Deferred Management Fees (DMFs)
Aslo known as Exit Fees
A Total Rip Off?
Purchasers of homes in a land-lease village are very likely to have included in their Site Agreements, a clause that requires them to forfeit a large percentage of their capital gains when they decide to sell and move out of the village.
Based on either the purchase or sale price of the home, the amount can be tens of thousands of dollars and is paid to the site owner even though the site owner has not contributed one cent to the upkeep or upgrade of the home.
MHOA has sent a submission to the Victorian State Government, requesting this abhorrent practice be ruled out, as is the case in other Australian states.

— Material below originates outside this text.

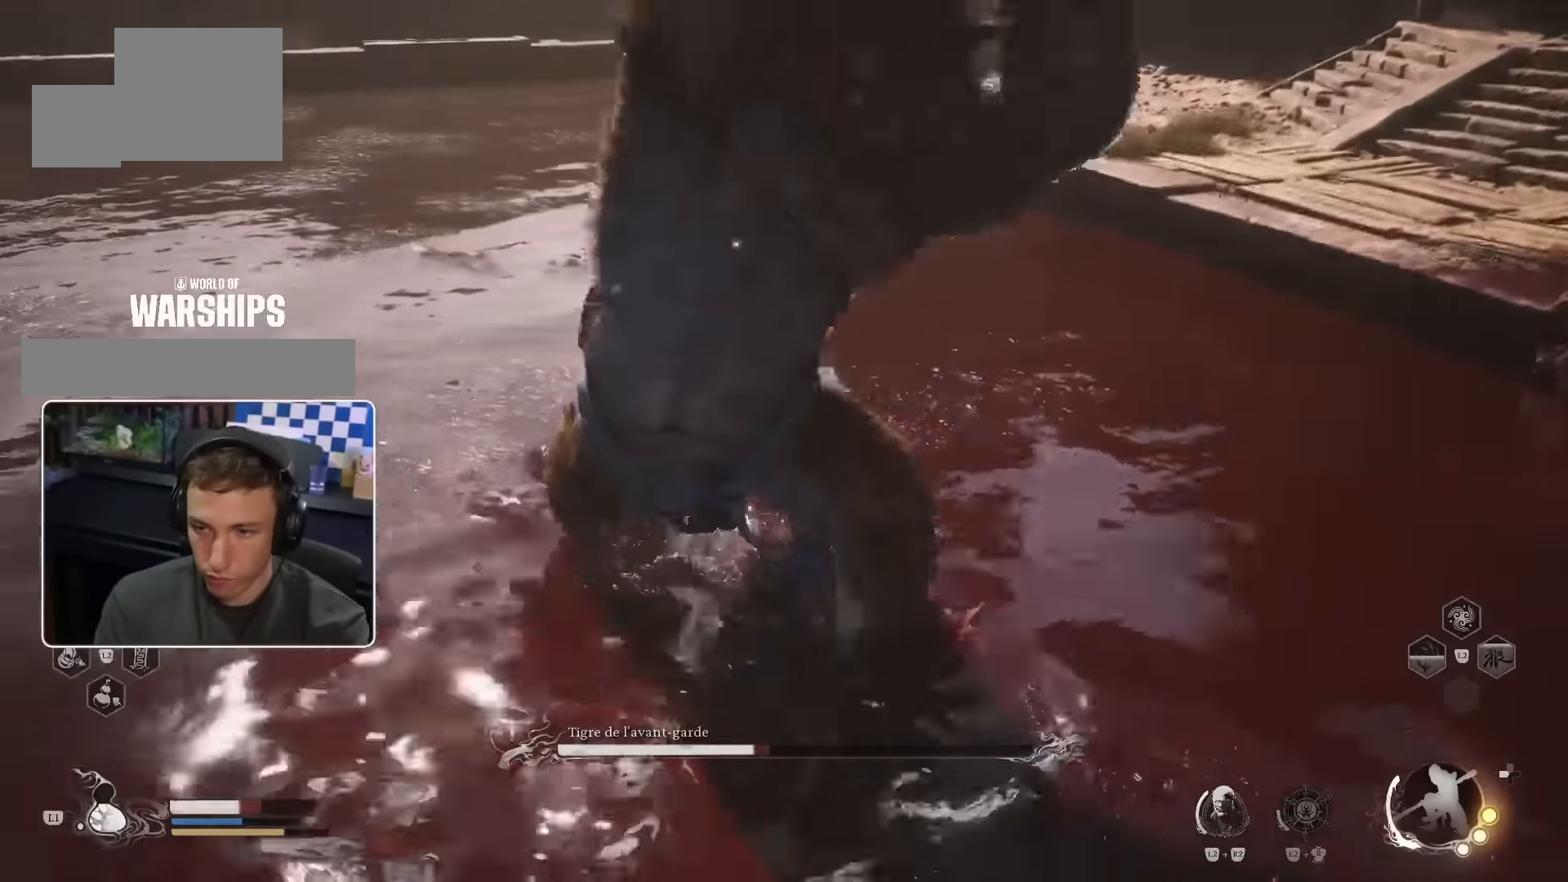
{"dt_ms": 500, "buttons": [], "left_stick": "up", "right_stick": "center", "events": []}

- This practice can lead to extreme financial hardship and leave the homeowner with insufficient funds to buy elsewhere or to enter an aged care facility.

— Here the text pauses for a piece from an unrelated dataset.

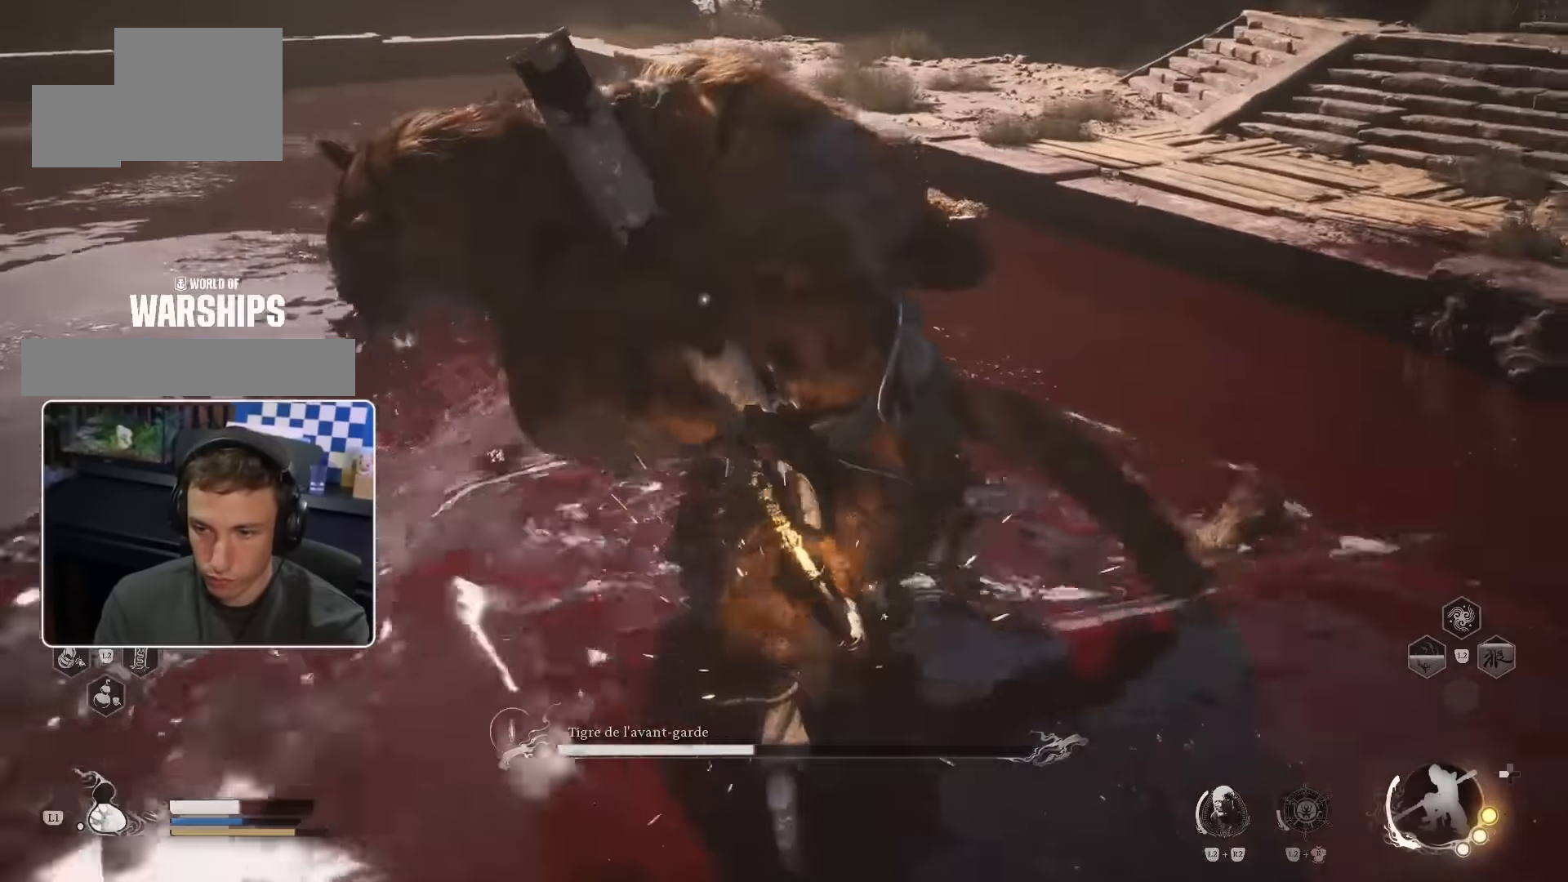
{"dt_ms": 1000, "buttons": ["CIRCLE", "SQUARE"], "left_stick": "up", "right_stick": "center"}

- While the Residential Tenancies Act 197 Part 4A legislation states that all costs must be clearly identified in Site Agreements, there is no mention of DMFs in the legislation, leaving it open for the site owner to determine the amount that can be charged and the way in which it is calculated.
- If the DMF is based on the sale price of the home, the amount to be forfeited is completely unknown as it is impossible to know what the sale price of the home will be in the future, so it therefore cannot be disclosed in the Site Agreement.
MHOA is adamant that this unfair practice should be outlawed by the Government.